Sur Mars, nous savons que les grottes pourraient offrir un abri aux futures colonies humaines, permettant une protection naturelle contre les rayons UV mortels, le froid extrême et les tempêtes de poussière intenses qui peuvent durer des semaines. Ces dernières sont parfois assez grandes pour être repérées par les télescopes terrestres, explique la NASA. Les grottes peuvent également abriter des preuves de vie provenant du lointain passé de Mars, ou même fournir un habitat pour des organismes vivant actuellement profondément sous terre.
Des robots sur pattes comme Spot, capables d’évoluer autour des rochers, de s’abaisser dans les grottes et choisir un chemin de façon autonome — tout en recueillant des mesures et en dressant une carte de ce qu’ils « voient » — pourraient offrir aux scientifiques de nouvelles possibilités de détecter des signes de vie. Le chien robot martien autonome, baptisé « Au-Spot », est donc une version modifiée de Spot dans un but d’exploration de ces environnements. Plus de 60 scientifiques et ingénieurs de l’équipe de la Collaborative SubTerranean Autonomous Resilient Robots (CoSTAR) ont équipé Au-Spot de capteurs et de logiciels en réseau pour l’aider à scanner, naviguer et cartographier son environnement de manière sûre et autonome.
Système Lidar et intelligence artificielle
Au-Spot traite les données reçues d’un système Lidar (télédétection par impulsions laser), de capteurs visuels, thermiques et de mouvement, pour créer des cartes 3D de son environnement. Il utilise également l’IA pour comprendre quelles structures éviter et pour identifier les objets pouvant présenter un intérêt scientifique, tandis qu’un module de communication permet au robot de transférer des données à la surface pendant qu’il explore le sous-sol.

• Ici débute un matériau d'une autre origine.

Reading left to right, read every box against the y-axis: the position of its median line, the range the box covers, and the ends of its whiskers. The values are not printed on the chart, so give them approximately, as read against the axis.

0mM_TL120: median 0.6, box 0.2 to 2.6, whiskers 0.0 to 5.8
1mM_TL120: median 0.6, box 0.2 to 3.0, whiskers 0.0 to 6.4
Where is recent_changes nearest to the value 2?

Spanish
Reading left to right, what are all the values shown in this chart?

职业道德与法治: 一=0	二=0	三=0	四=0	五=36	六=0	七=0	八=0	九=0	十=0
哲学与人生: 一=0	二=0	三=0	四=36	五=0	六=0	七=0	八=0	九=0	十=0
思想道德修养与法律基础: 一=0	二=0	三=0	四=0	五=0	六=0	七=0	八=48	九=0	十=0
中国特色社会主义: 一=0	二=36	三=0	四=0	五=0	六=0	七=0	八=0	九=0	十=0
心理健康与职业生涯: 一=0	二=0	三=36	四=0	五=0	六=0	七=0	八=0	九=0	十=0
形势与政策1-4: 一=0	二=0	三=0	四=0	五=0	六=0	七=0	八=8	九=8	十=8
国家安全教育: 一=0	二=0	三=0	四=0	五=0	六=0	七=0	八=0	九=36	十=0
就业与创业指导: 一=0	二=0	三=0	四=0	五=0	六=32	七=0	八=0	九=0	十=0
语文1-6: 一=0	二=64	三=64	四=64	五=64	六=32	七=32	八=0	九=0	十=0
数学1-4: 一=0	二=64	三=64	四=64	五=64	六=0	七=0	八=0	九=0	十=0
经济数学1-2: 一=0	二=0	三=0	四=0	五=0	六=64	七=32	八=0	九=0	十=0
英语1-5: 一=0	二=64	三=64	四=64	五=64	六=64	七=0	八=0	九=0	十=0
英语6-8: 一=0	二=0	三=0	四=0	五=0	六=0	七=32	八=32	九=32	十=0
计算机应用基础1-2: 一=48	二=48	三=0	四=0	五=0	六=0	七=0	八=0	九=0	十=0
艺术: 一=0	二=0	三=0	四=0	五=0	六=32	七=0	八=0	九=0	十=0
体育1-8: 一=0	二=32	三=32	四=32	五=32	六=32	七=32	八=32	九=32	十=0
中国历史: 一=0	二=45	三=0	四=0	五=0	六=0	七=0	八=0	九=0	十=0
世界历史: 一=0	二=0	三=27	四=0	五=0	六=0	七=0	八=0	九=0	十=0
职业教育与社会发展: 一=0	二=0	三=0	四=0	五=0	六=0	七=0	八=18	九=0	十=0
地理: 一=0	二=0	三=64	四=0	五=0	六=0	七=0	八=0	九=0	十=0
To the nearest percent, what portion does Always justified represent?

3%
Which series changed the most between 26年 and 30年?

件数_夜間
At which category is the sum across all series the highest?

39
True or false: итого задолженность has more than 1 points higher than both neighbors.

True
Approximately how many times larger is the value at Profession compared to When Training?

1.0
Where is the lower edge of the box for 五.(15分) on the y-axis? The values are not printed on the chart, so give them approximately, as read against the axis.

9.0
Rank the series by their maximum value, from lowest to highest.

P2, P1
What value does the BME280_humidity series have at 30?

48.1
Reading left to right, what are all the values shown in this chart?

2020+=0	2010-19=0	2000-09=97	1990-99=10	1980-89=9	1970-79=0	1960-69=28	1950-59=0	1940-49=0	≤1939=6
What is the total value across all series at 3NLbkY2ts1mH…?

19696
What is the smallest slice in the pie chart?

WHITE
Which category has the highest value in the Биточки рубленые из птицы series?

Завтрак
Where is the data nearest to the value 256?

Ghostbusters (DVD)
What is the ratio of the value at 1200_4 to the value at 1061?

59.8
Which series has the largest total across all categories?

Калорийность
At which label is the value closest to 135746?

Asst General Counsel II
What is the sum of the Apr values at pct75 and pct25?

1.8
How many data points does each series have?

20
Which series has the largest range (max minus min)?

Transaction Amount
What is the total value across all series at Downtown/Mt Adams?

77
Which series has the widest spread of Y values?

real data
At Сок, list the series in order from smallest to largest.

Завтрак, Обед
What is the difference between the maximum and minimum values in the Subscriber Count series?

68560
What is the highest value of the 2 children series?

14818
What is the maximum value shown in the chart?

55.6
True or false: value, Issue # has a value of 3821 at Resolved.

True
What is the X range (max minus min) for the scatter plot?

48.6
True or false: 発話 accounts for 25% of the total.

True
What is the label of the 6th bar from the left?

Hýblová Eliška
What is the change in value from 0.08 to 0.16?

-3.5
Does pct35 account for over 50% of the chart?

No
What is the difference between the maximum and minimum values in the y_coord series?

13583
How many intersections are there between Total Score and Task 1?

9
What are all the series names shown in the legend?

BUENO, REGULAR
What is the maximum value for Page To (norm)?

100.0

Actuellement, les membres de l’équipe CoSTAR testent Au-Spot dans toute une série de courses d’obstacles, en le faisant traverser des tunnels et des couloirs, monter des escaliers et des rampes, et dans des lieux extérieurs qui imitent les paysages martiens, comme les tunnels de lave en Californie du Nord. Ces essais montrent que le robot chien est, conformément aux attentes, capable de se déplacer autour des rochers et cartographier les grottes profondes.
« Ces possibilités de déplacement pourraient un jour permettre de réaliser des missions scientifiques révolutionnaires à la surface et dans le sous-sol martien, repoussant ainsi les limites de la capacité de la NASA à explorer des sites traditionnellement inaccessibles », ont déclaré les chercheurs à l’AGU.